Simulation of damage and failure processes of interpenetrating SiC/Al composites subjected to dynamic compressive loading

In the current study, a 3-D microscopic structural finite element (FE) model of interpenetrating SiC/Al composites (SiC/Al IPCs) is built, based on X-ray tomography and optimized methods for 3-D mesh generation. In addition, an interface model is introduced into the 3-D FE model to investigate the effects of the interfaces on the damage and failure processes, which includes a “tie-break contact” method at the SiC/Al interfaces. Subsequently, FE methods are applied to investigate the dynamic compression response of the 3-D FE model. To validate the numerical simulation results, the dynamic compression responses of SiC/Al IPCs are measured at strain rates of 2000 s−1 using a split Hopkinson pressure bar device. Our results show that failure of the SiC phase occurs just before the effective stress reaches its peak, but it plays a leading role in bearing the pre-metaphase stage of the load.

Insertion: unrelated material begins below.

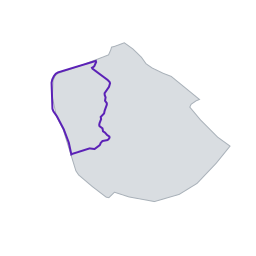 Hhohho highlighted on a map of eSwatini, rotated 310°
{"feature_id": "SWZ-534", "entity_name": "Hhohho", "entity_type": "District", "adm_level": 1, "iso_a3": "SWZ", "parent_name": "eSwatini", "parent_adm1": "", "projection": "orthographic", "projection_center": [31.368, -26.096], "detail": "coarse", "context": "in_parent", "style": "outline", "palette": "violet", "viewbox_px": 256, "rotation_deg": 310, "n_neighbors": 0, "source": "natural_earth", "source_scale": "10m", "svg_char_len": 1217}
<svg xmlns="http://www.w3.org/2000/svg" viewBox="0 0 256 256"><g transform="rotate(310 128 128)"><path d="M179.4,63.4L181.5,65.0L190.9,70.4L191.7,80.9L190.8,92.9L188.8,100.5L189.5,108.0L192.5,119.8L195.3,127.9L195.8,164.4L192.6,162.7L186.8,161.1L183.7,161.9L180.8,178.2L178.6,202.6L179.7,217.8L157.8,218.2L130.0,216.5L110.1,209.9L88.6,195.5L75.8,173.0L70.1,158.9L62.3,158.1L61.0,155.7L60.2,138.5L60.3,120.4L61.7,115.6L76.2,93.2L85.2,79.3L90.8,65.9L103.1,50.1L116.3,40.1L121.2,38.6L124.5,39.1L147.7,52.9L171.5,66.1L176.7,64.6L179.4,63.4Z" fill="#d9dde1" stroke="#a8b0b8" stroke-width="1"/><path d="M123.1,37.8L125.7,38.7L158.7,60.2L158.0,61.2L153.8,62.4L152.6,62.3L151.0,61.7L150.6,62.6L151.7,81.6L151.4,84.4L150.7,85.5L147.3,87.0L139.6,87.7L138.3,88.9L137.1,91.1L134.1,92.9L133.4,95.8L132.2,96.8L126.2,99.0L123.8,100.3L118.9,100.0L117.5,101.7L113.4,103.1L111.8,104.0L111.1,105.0L111.3,108.7L109.4,111.0L109.7,113.3L109.2,116.5L109.5,119.2L108.7,120.1L106.7,120.3L105.5,120.0L101.6,116.8L98.8,116.7L97.3,117.3L96.3,117.3L90.4,115.9L87.7,111.7L72.6,102.1L71.3,101.6L78.7,92.1L85.7,79.6L91.2,66.2L92.8,60.2L94.1,57.8L113.6,40.3L116.5,38.8L120.1,37.9L123.1,37.8Z" fill="none" stroke="#5b21b6" stroke-width="2"/></g></svg>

From the point of energy dissipation, however, the contribution of Al phase cannot be ignored in the final stage of failure because the residual Al phase absorbs 30% of the energy of the global model by plastic deformation, even though its mass failure ratio is only 2%. Further microanalysis shows that the cracks initiate and propagate mainly near the SiC/Al interface, just on the side of the SiC ceramic phase. As the cracks extend further into the SiC phase, there appears a new “interface debonding” failure mode. These results show that brittle fracture of the SiC ceramic phase plays a key role in crack initiation, since the presence of complex 3-D SiC/Al interfaces usually causes the generated cracks to deflect before interconnecting with each other. This significantly retards propagation of the cracks, and thus increases the ductility of the composite materials. In the final stage of failure, the cracks are interconnected with each other in the SiC phase while the Al phase still maintains a degree of structural integrity. It is found that there exists obvious plastic deformation in local, relatively narrow, regions in the Al phase, and the local necking and tearing fractures tend to be localized in these severely deformed regions. Numerical simulation results are consistent with the observed behavior.